Actual Results:  X freezes.  The box is still otherwise responsive, but I can't figure out how to get the display back.  Not even vtswitch 1, from a remote login, brings the display back.

Expected Results:  X should repaint the display and keep going.

Additional info:

Comment 1 Mike A. Harris 2006-02-06 20:26:20 UTC
Please try to determine what update caused the problem for you.  If we know
which package is the point of regression, it'll be easier to diagnose.
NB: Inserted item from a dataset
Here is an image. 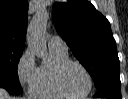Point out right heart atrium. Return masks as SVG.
Masks as SVG:
<instances>
[{"instance_id":"1","label":"right heart atrium","mask_w":128,"mask_h":99,"mask_svg":"<svg viewBox=\"0 0 128 99\" xmlns=\"http://www.w3.org/2000/svg\"><path fill=\"white\" fill-rule=\"evenodd\" d=\"M37 67L35 65V57L32 50L27 49L21 55L17 64V75L20 84L24 88L31 89L32 83L36 75Z\"/></svg>"}]
</instances>
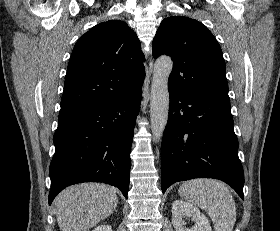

Also, please disable VNC to take it out of the equation for now.  Does the
problem occur without vnc loaded?

Comment 2 Alexandre Oliva 2006-02-07 22:37:55 UTC
Took VNC out of the equation, the problem remains.  I'm not sure it actually
changed the behavior, or I was just attaching to the X server too late in
previous attempts.  This time I switched to VT1, logged in as root, started
strace on the running X (this time, on the SSH agent passphrase prompt, right
after logging in) with syscall output to a file.  When I switched back to VT7, X
repainted the entire screen except for the SSH agent window, and then it
stopped.  This is a snippet from the strace output, that appears to be relevant:

select(1024, [6], NULL, NULL, {0, 0})   = 1 (in [6], left {0, 0})
read(6, "Z\3\351C\0\0\0\0\252=\5\0\0\0\0\0\3\0\0\0\35\1\0\0Z\3\351"..., 64) =
48select(1024, [6], NULL, NULL, {0, 0})   = 1 (in [6], left {0, 0})
read(6, "Z\3\351C\0\0\0\0\262=\5\0\0\0\0\0\3\0\30\0H\0\0\0Z\3\351"..., 64) = 48
rt_sigprocmask(SIG_BLOCK, [], [IO], 8)  = 0
rt_sigprocmask(SIG_BLOCK, [], [IO], 8)  = 0
select(1024, [6], NULL, NULL, {0, 0})   = 0 (Timeout)
rt_sigreturn(0x1)                       = 4294967295
--- SIGIO (I/O possible) @ 0 (0) ---
select(8, [6 7], NULL, NULL, {0, 0})    = 1 (in [6], left {0, 0})
rt_sigprocmask(SIG_BLOCK, [IO], [IO], 8) = 0
select(1024, [6], NULL, NULL, {0, 0})   = 1 (in [6], left {0, 0})
--- SIGALRM (Alarm clock) @ 0 (0) ---
rt_sigreturn(0xe)                       = 1
read(6, "Z\3\351C\0\0\0\0\325m\5\0\0\0\0\0\3\0\0\0\33\1\0\0Z\3\351"..., 64) =
48select(1024, [6], NULL, NULL, {0, 0})   = 1 (in [6], left {0, 0})
read(6, "Z\3\351C\0\0\0\0\336m\5\0\0\0\0\0\0\0\0\0\0\0\0\0", 64) = 24
rt_sigprocmask(SIG_BLOCK, [], [], 8)    = 0
write(2, "(EE) SIGIO not blocked at xf86eq"..., 40) = 40
write(0, "(EE) SIGIO not blocked at xf86eq"..., 40) = 40
rt_sigprocmask(SIG_BLOCK, [], [], 8)    = 0
write(2, "(EE) SIGIO not blocked at xf86eq"..., 40) = 40
write(0, "(EE) SIGIO not blocked at xf86eq"..., 40) = 7
write(0, "GIO not blocked at xf86eqEnqueue"..., 33) = 0
write(0, "GIO not blocked at xf86eqEnqueue"..., 33) = 0
[...] (repeats forever)

I suppose I can get to earlier versions of X packages out of the internal Red
Hat build system, but would you hazard any as to which package this might be
related with?  This would surely help narrowing down the big and painful search
I have ahead of me :-)  Thanks,

Comment 3 Alexandre Oliva 2006-02-11 09:36:37 UTC
This got fixed in yesterday's rawhide.  Yay!